EXERCISE PROMPT: Within the material below, locate the line with "ketchup bottle: present" and the line with "plant pot: present", then return those two lines and all lines between them, exactly as written.

SUPPLIED RECORDS:
***

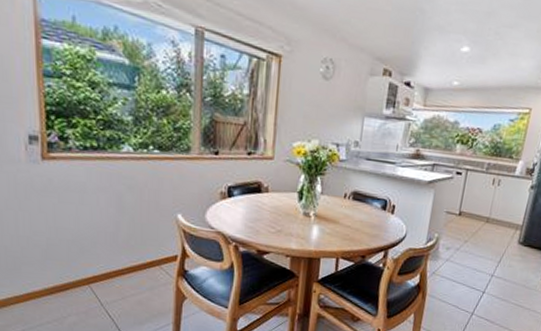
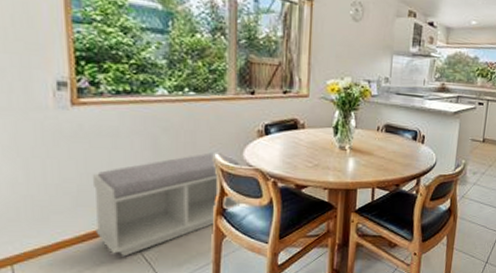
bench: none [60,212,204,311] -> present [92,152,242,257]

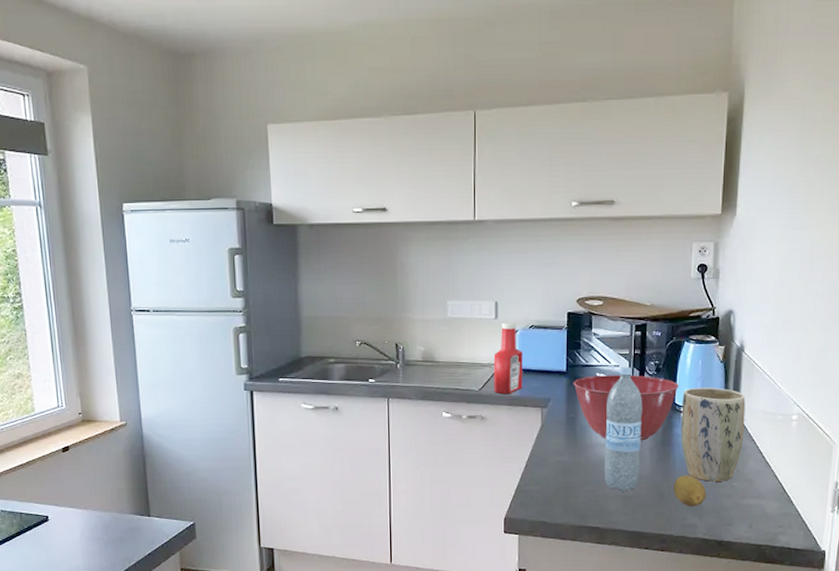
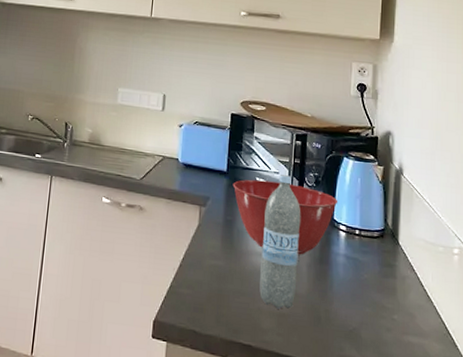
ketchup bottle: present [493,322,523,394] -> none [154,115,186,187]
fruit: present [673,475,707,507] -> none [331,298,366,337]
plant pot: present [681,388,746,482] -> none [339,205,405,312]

***

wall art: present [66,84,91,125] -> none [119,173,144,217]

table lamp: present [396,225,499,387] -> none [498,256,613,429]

***

EXERCISE RESULT:
ketchup bottle: present [493,322,523,394] -> none [154,115,186,187]
fruit: present [673,475,707,507] -> none [331,298,366,337]
plant pot: present [681,388,746,482] -> none [339,205,405,312]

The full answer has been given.